A court order against a man who started blackmailing Sydney’s Star Casino after it rejected his job application has been granted.

In court records, the man—who goes by “AB” only—applied for a job at the Star in January. However, he was not successful since he had not disclosed his extensive criminal history, according to a regular police check. Among these were convictions for various driving offenses, car theft, disobedience of domestic violence orders, and dishonesty.

A week after being rejected for the position, on April 7, AB sent an email to Star’s HR department requesting that his ex-girlfriend, a casino manager, be dismissed by 10 a.m. that same day. According to court documents, he threatened to “expose all the customers’ banking and privacy for the public” if the casino did not cooperate. He sent an email with screenshots in it that seemed to show private client data from the internal database of the casino. Because of her position at the casino and her access to the database, AB had surreptitiously obtained the information from a phone belonging to his former companion. After their recent breakup, it seems AB was now pursuing retribution against both the Star and his former partner.

Star sent AB a message a few minutes later alerting him to the potential for “civil and criminal liability.” AB responded, “She has to go, or I will put the information out,” according to court documents. The Star sent AB a summons within 48 hours in an attempt to take immediate legal action. The NSW Supreme Court issued a permanent order this week that forbids AB from disclosing any data.
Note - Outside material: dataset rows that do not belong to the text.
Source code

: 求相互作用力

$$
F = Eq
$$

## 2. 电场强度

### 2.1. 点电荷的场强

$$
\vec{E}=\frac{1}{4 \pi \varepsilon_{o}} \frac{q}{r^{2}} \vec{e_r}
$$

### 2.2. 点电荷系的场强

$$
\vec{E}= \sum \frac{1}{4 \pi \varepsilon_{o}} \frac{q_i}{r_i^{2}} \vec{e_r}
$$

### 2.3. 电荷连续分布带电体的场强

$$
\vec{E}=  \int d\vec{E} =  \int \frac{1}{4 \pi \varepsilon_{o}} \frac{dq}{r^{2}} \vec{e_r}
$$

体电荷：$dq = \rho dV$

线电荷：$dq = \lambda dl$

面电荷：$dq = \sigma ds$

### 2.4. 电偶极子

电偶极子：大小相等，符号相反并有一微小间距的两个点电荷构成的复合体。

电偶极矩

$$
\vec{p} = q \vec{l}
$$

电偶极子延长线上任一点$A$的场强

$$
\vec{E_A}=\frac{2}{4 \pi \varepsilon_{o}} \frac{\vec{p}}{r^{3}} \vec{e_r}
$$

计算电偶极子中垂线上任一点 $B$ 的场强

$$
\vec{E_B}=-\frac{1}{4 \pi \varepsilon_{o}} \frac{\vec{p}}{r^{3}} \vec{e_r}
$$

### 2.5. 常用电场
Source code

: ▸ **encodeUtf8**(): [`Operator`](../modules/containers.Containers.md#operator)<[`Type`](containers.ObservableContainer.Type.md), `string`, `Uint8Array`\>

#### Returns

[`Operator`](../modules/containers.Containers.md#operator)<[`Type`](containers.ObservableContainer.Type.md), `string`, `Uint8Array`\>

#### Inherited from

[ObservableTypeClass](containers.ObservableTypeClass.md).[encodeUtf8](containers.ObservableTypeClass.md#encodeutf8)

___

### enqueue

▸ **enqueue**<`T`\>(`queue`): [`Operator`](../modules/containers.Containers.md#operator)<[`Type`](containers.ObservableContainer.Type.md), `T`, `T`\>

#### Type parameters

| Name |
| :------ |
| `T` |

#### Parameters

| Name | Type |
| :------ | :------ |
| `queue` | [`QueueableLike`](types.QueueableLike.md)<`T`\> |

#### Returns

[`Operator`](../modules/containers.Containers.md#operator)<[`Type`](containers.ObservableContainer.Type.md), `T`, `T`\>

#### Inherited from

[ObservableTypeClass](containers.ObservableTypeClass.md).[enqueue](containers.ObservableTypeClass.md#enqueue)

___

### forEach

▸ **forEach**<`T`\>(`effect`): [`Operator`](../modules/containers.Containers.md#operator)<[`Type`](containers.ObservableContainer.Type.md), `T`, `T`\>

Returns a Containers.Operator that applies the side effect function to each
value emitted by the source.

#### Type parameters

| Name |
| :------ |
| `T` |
Threatening to make the data public was never carried out by AB, and he later seemed to have changed his mind. He sent an apology email to the Star’s lawyers, stating that he couldn’t truly recall making the threat because he was under the influence of drugs and alcohol at the time.

AB said:

“I don’t recall any of this, I’m sorry. I don’t have nothing. To be honest, just was in a different world. I don’t even remember doing or saying this.”

A few weeks later, he sent another email in which he described the “drug-induced depression” that had led to his unusual behavior. He said that he had checked himself into treatment.

He clarified that his ex-girlfriend was unrelated to the incident and urged that she not be punished for his actions. It’s uncertain if AB will be prosecuted for his acts in court.